Well, there was a big loser in Vegas this weekend, and it was the Tropicana Hotel and Casino. I’m sorry, Tropicana, are you short some money today? Did I take something away from you that you hold very dear? Were the banks at the swim-up blackjack tables short about, oh, two hundred dollars? Well, I hope you survive. I hope nobody gets laid off because of this. I hope you don’t have to cut the quality of your services in the guest rooms further still. If you’re looking for that two hundred dollars, I know exactly where you can find it…

Just go to the poker room at the Excalibur. That’s where I lost most of it. There’s also some at the Casino War tables at MGM Grand. And a few bucks scattered at slot machines around town.

Yeah, gambling-wise, I pretty much broke even this weekend. But gambling wasn’t the real point of this trip. This was about a bachelor party.

Eric and his fiancee Julie were both in Vegas this weekend for their pre-wedding debauchery, but while Julie and her friends headed to the Thunder from Down Under for their bachelorette festivities, the guys were in disarray.

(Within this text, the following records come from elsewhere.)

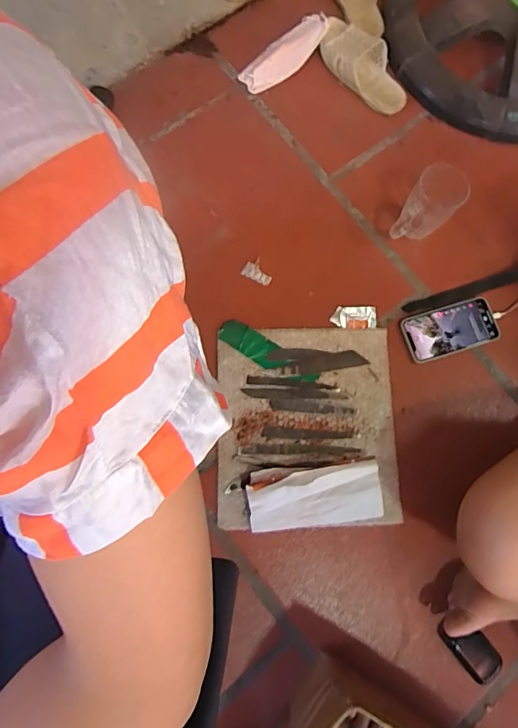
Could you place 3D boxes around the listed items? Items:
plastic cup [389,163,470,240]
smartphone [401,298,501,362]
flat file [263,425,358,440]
[{"bbox_3d":[0.276,-0.251,0.713,0.076,0.119,0.088,28,78,3],"label":"plastic cup"},{"bbox_3d":[0.319,-0.058,0.723,0.156,0.007,0.080,-15,79,-7],"label":"smartphone"},{"bbox_3d":[0.082,0.111,0.676,0.150,0.004,0.018,5,78,-2],"label":"flat file"}]

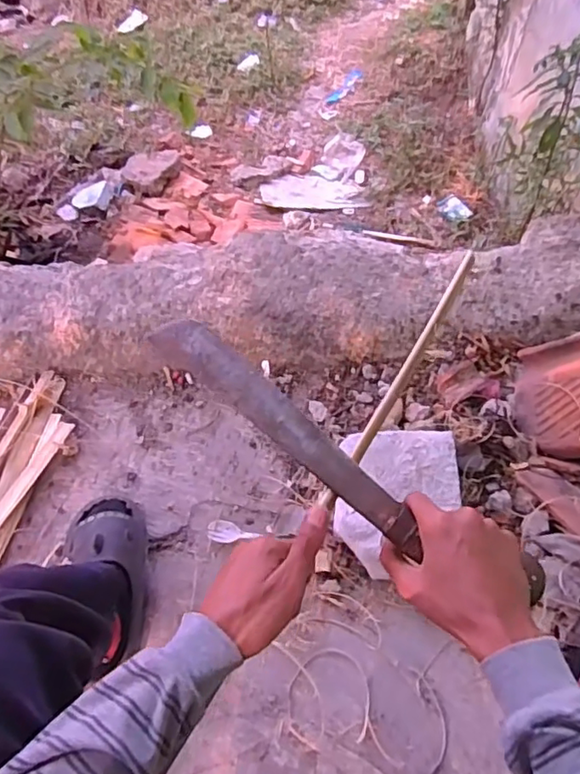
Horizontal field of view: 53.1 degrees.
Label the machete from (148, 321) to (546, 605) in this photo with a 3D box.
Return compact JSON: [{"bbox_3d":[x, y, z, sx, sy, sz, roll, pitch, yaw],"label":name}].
[{"bbox_3d":[0.043,0.062,0.517,0.396,0.018,0.057,39,68,8],"label":"machete"}]

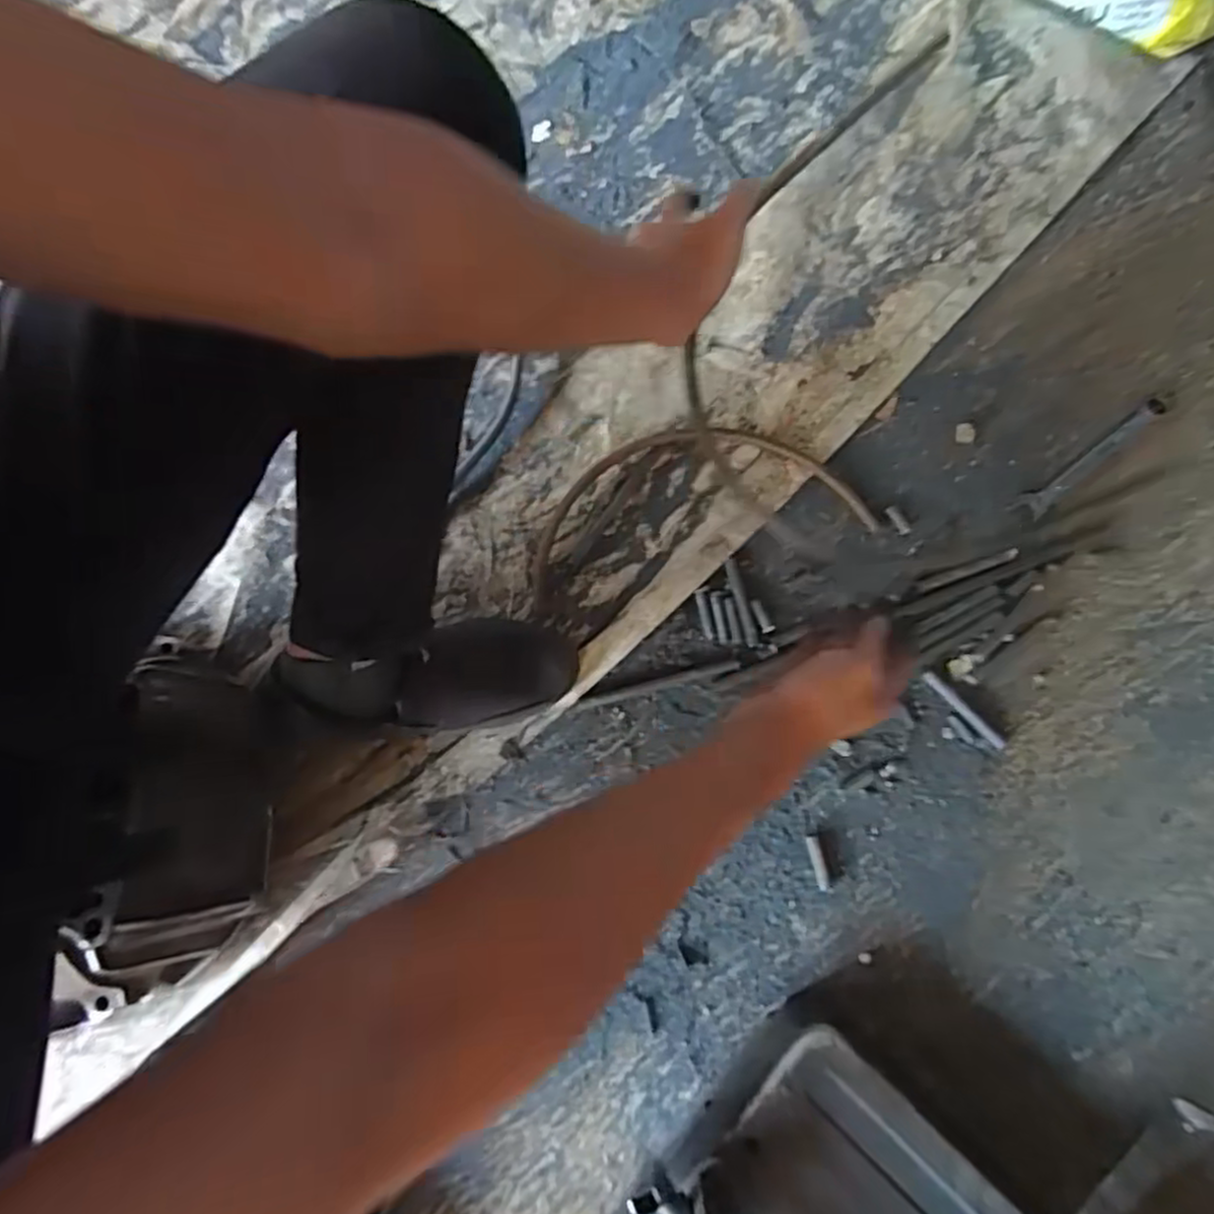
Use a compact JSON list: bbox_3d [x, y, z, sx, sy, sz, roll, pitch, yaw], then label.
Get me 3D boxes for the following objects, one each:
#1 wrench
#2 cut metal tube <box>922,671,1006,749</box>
[{"bbox_3d":[0.477,-0.150,0.715,0.194,0.004,0.026,-38,80,-7],"label":"wrench"},{"bbox_3d":[0.330,0.095,0.671,0.010,0.004,0.092,-42,80,-8],"label":"cut metal tube"}]

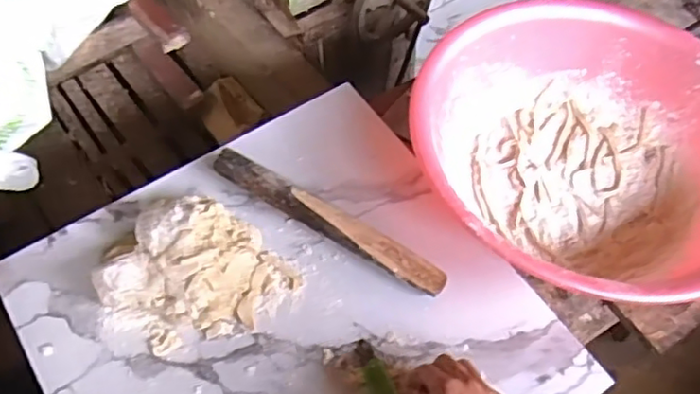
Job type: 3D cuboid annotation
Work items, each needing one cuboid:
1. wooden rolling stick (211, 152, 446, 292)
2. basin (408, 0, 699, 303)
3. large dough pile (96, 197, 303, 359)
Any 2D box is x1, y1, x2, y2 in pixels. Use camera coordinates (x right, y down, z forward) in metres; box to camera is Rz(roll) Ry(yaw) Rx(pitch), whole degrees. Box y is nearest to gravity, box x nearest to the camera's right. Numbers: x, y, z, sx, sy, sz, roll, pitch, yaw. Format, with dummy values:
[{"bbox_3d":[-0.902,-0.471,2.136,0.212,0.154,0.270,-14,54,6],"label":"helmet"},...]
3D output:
[{"bbox_3d":[-0.028,0.024,0.731,0.300,0.023,0.031,29,65,14],"label":"wooden rolling stick"},{"bbox_3d":[0.282,-0.050,0.762,0.393,0.134,0.396,1,61,-1],"label":"basin"},{"bbox_3d":[-0.169,0.074,0.689,0.211,0.065,0.155,-14,59,-11],"label":"large dough pile"}]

The guys were Eric, me, our mutual friend Michael, and Eric’s three married Christian friends, who, because I’m bad with remembering names, I’ll refer to as Brad Garret Guy, Shoulderbag Guy and Closet Homosexual Married Guy. (I call ’em as I see ’em, my friends.) We started off the night with some poker. Eric’s always seemed more interested in gambling than in girls, so by the time he was ready to leave the casino, it was after 1AM. As for what to do next, it was clear Eric wanted to do something a bit naughty, the kind of thing one might typically associate with a bachelor party, but that the three Christians were, to put it gently, terrified of seeing boobies. Michael and I just wanted to do what was going to make Eric happy.

But we wanted to do it soon.

Brad Garrett Guy decided to turn in for the night, and the rest of us headed for the taxi line, a clear indication (I thought) that the evening was about to take a more decadent turn. So Michael headed for the ATM and I made one last trip to the bathroom (fearing what the strip club restroom might hold in store) before we left. That left Eric alone with the Christians.

Big mistake.

When Michael and I got back, Closeted Homosexual Married Guy had talked Eric into checking out something he referred to as “the IMAX rides” at the Luxor. I didn’t know exactly what the IMAX rides were, but I was sure that they didn’t involve anything gyrating in your lap or calling you “Big Guy” and telling you how sexy you were. In other words, they were very different rides than the ones given at Cheetah’s, the only strip club in Vegas we knew of. Given that Closeted Homosexual Married Guy was also the guy who, earlier in the evening, had talked about naming his kids after the characters from “Lord of the Rings”, I was extremely reluctant to hand control of the evening over to him.

“I don’t think the IMAX rides are open,” I said. It seemed reasonable. It was almost 1:30 at this point. Aren’t rides something, you know, kids do? And aren’t kids usually in bed at this hour? And Christians, too? I thought they went to bed earlier than this. I mean, really, isn’t anyone who wants to go on the IMAX rides usually in bed by midnight?

Eric pulled me and Michael aside and said he still wanted to go to a strip club, but that before we did, he wanted to do something to include the Christians, who wouldn’t be joining us at Cheetah’s. I was a bit confused as to what Eric thought we’d been doing for the 6 and a half hours we’d already spent with the Christians — and just what time he was expecting to shift over to the adult portion of the evening. I mean, I had a bedtime, too.

So we went to Krispy Kreme. We sat and ate donuts. We talked about what to do next, what else might still be open. I was getting impatient. “Besides Cheetah’s, you mean?”

After our snack, we went to the New York-New York game room. Closeted Homosexual Married Guy had heard there were virtual reality games there, so he was excited when we arrived. It was a few minutes before 2AM. The game room, we then found out, closed at 2AM. We didn’t even have time to make change. A few minutes later, we were back at square one.

“What do you want to do?” Shoulderbag Guy asked Eric. “This is your bachelor party.” Finally, I felt, he was starting to get it. But Eric didn’t take a stand. I think he was embarrassed to admit to his religious friends that he was hoping to spend his bachelor party looking at naked women.

“You should do something a little crazy,” Shoulderbag Guy continued. I liked where this was heading. “Something you wouldn’t normally do.” Good… good… “But it doesn’t have to be something immoral.”


Finally, Michael and I stepped in and told Eric it was starting to get late. It was clear what needed to be done. Eric decided that it was probably time to head to Cheetah’s. Closeted Homosexual Married Guy announced he was going to turn in for the evening.

“Is this what you want to do?” Shoulderbag Guy asked. Eric said that indeed, it was. “Then let’s go.”

And to my amazement, Shoulderbag Guy came with us to the strip club.

I think I’m bound by some Straight Guy Honor Code from revealing what happened after we got there, but I will say this: I think everyone got what they wanted out of the evening. And we all got to bed by 4:30.